We provide competitive, high quality services to Designated Collection Facilities / Civic Amenity (DCF’s / CA) sites. We can provide DCF Service proposals with assistance from our Operations Team. We do not collect from private householders but there are a number of options available to a private householder as follows:

  1. Electrical Waste can direct you to our nearest collection point which includes a wide network of Electrical Wholesalers.
  2. Your local council can direct you to the nearest local Civic Amenity/Hazardous Waste site.
  3. If a retailer / distributor is providing you with new equipment they may operate a WEEE take back service.
  4. You can contact the manufacturer of the product to be disposed of and ask them for further advice about its disposal.
Do we have to join a WEEE Producer Compliance Scheme (PCS)?

This is dependent upon whether you fit the criteria of a “Producer” under the WEEE Directive. If you manufacture, import or re-brand products you may have to register with a PCS. WERCS can help. E-mail Tom/Pam the following details:

  1. Company name
  2. Contact name and number
  3. The type/categories of EEE and the estimated tonnages that you place on the UK market annually.
  4. Indication of company turnover. WERCS will be able to offer a package for WEEE compliance and obviously we would also be able to offer our recycling services.
What if there are a small amount of genuine breakages in a load?
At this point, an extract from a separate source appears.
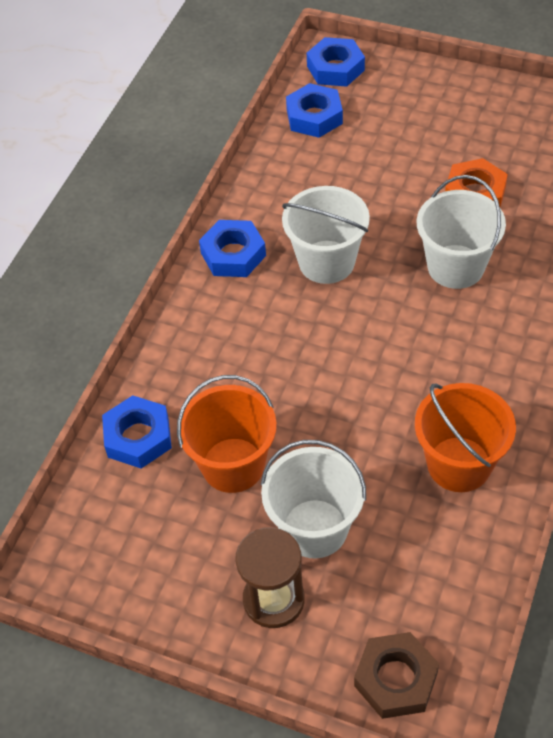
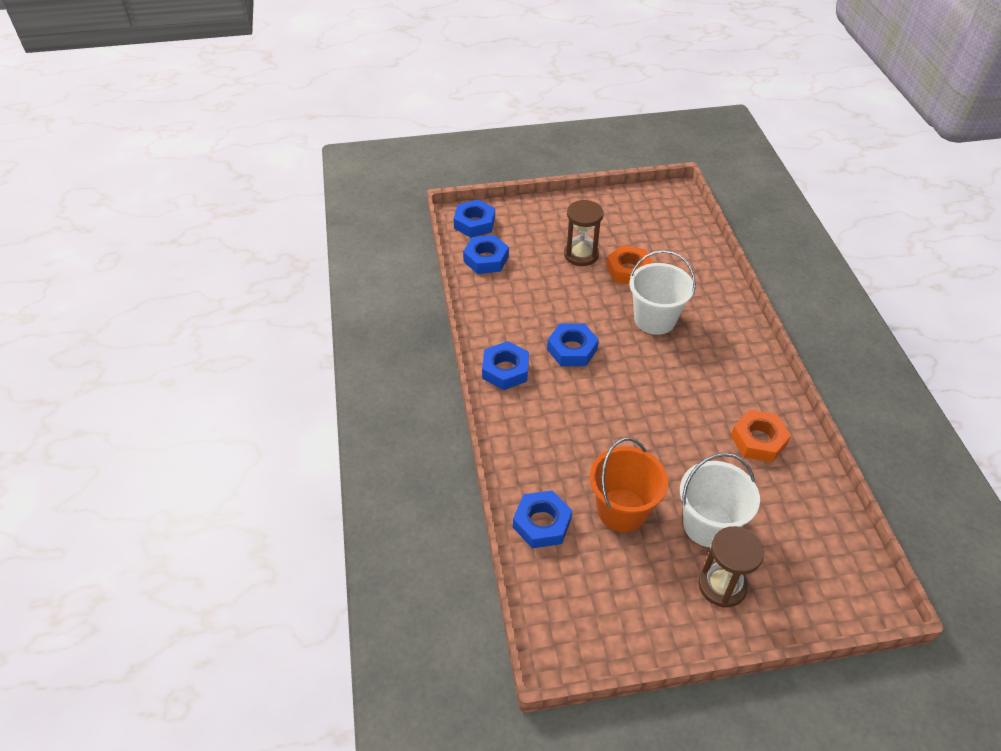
camera: 35 degrees left, 5 degrees down
(326, 262) = (572, 349): white bucket -> blue nut
(395, 679) = (835, 594): brown nut -> none
(431, 152) = (581, 254): none -> brown hourglass
(459, 464) = (758, 440): orange bucket -> orange nut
The lamp fragments should be swept up, double bagged and sealed. Anyone doing this should use appropriate PPE. Place the bag into the Electrical Waste container where we will deal with it from there when it is collected by Electrical Waste. If the lamps have been broken/crushed on purpose:

  1. Electrical Waste is licensed to receive whole items where possible and we provide containers for the safe storage and transportation of this hazardous waste stream.
  2. Changing the physical state of the lamps by breaking/crushing them without appropriate licence/authorisation is illegal.
  3. Broken/Crushed lamps pose a massive risk to health and the environment due to the very toxic nature of mercury and its volatility in air and water.
  4. EWRG can help going forward by providing the correct containers for the safe storage, transportation and treatment of whole gas discharge lamps in line with the WEEE Directive and Hazardous Waste Regulations.